Running water is still off in Padang, so Mercy Corps is helping the water company facilitate portable water solutions for earthquake-affected families. Photo: Malka Older/Mercy Corps

For most inhabitants of the city, it’s been bottled water or the river. Which, as the only source of water that’s still running, is also where people go to bathe, wash clothes and (not speculation, I saw this) defecate.

To try to fill the gap, the Padang public water company, with the help of Aetra — a private water company based in Java — has been trucking water to tanks or bladders throughout the city. This water also comes from the river, but via a reverse-osmosis treatment plant operated by the Australian military as part of their relief effort (and, eventually, going back to Australia). The cost of the trucking is huge, and fast decimating the budget of the water company as they simultaneously dig ditches all over the city in hope of finding their pipes (they do seem to have SOME idea of where they are).

To support this effort, and the needs of urban Sumatrans with no recourse to safe water, Mercy Corps is helping the trucking through a voucher system for their fuel. Yesterday, I took a ride with one of the trucks to see how the system worked.

The truck was driven by an Aetra employee, Fahruddin, who was accompanied by an employee from the local water company, Risman, to help direct him through the Padang streets. Fahruddin told me he was happy to have come from his home in Java to help the relief effort for the earthquake.
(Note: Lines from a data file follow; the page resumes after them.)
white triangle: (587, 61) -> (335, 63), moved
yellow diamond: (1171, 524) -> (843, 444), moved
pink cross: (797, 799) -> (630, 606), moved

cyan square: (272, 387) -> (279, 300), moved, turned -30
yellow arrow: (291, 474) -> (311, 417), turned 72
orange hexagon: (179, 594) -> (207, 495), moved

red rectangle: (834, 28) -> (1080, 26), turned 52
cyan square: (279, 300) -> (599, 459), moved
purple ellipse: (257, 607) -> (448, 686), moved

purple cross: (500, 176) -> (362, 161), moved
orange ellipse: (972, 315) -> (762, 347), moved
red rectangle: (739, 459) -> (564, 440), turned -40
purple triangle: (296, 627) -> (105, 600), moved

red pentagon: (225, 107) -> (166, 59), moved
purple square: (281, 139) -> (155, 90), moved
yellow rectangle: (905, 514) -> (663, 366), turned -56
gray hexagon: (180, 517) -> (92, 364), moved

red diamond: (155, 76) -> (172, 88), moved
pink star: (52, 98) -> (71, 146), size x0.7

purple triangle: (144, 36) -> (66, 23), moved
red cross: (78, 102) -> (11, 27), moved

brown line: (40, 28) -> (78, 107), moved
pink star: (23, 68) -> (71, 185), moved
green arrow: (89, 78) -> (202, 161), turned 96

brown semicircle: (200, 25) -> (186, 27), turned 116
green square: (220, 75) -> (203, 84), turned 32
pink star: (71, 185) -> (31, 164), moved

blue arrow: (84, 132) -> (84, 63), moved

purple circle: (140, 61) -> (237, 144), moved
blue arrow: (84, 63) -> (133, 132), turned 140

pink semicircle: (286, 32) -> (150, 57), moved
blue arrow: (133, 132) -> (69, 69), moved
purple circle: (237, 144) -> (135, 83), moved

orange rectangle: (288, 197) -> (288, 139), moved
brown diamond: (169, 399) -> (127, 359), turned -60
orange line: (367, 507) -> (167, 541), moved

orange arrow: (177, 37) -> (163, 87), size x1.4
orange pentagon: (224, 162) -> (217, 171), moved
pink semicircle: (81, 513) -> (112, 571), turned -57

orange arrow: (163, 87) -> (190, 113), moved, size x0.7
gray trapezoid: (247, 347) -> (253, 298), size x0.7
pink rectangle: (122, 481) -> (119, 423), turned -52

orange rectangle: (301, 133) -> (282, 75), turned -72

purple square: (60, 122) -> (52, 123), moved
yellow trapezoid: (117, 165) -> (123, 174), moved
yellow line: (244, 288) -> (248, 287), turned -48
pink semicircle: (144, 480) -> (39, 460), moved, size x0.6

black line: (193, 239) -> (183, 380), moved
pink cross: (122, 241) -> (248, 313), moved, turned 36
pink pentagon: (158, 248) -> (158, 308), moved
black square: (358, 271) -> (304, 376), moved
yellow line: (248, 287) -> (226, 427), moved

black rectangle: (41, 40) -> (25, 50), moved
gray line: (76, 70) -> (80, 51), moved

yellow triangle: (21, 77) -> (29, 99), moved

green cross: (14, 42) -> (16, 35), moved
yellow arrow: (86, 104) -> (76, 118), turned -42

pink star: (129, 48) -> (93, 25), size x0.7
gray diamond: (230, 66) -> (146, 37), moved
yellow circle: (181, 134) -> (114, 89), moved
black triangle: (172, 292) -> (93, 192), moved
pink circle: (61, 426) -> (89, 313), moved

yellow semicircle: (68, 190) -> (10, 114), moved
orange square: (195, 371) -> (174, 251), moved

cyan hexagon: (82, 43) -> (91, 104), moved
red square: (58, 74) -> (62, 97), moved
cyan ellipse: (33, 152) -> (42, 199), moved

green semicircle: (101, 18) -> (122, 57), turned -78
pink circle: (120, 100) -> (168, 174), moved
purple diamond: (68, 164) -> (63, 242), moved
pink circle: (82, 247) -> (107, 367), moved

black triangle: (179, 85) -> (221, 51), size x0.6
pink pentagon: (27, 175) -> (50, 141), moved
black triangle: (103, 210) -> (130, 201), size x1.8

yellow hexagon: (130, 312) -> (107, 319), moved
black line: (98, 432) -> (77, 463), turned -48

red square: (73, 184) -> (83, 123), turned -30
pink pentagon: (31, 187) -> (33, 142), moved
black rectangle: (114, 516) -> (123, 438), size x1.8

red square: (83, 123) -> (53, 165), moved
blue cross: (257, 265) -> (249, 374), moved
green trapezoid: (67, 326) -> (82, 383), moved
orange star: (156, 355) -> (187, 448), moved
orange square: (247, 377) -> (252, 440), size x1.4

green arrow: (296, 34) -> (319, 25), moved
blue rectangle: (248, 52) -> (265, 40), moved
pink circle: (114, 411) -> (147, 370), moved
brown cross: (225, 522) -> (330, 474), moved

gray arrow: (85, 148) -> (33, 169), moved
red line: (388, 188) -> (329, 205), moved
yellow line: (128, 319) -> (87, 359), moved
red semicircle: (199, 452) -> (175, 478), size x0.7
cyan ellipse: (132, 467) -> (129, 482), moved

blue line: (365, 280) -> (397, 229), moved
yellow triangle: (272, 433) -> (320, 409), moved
“It’s normal, right?” he said. “Everyone wants to help.”

They pulled the truck up in a narrow residential street, and jumped out to attach the hoses to a water bladder sitting, mostly deflated, in someone’s front lawn. Risman pulled out a tap stand, a sawhorse made of pipes that distributed the flow to eight different taps, so that more people could collect the water at once. As soon as the truck had pulled up, a two women and a small child had walked over to sit waiting opposite the bladder, with five empty gallon containers. As the men fiddled with the pipes, more people came down the street, carrying buckets or barrels, one with a wheelbarrow to carry it back.

Once the water was flowing, every tap was in use, the water flowing into the containers. A man came on a motor bike and took away two of the filled gallon containers, and the woman switched in empty ones.

As the water ran, I looked around. It was not a very poor neighborhood, but not a rich one either. The houses looked a bit worn. But they were well constructed and none of them showed much earthquake damage. But all these people had been without running water for over two weeks, and might be for longer still.

Despite the appearance of solidity, their way of life along the fault line was still fragile.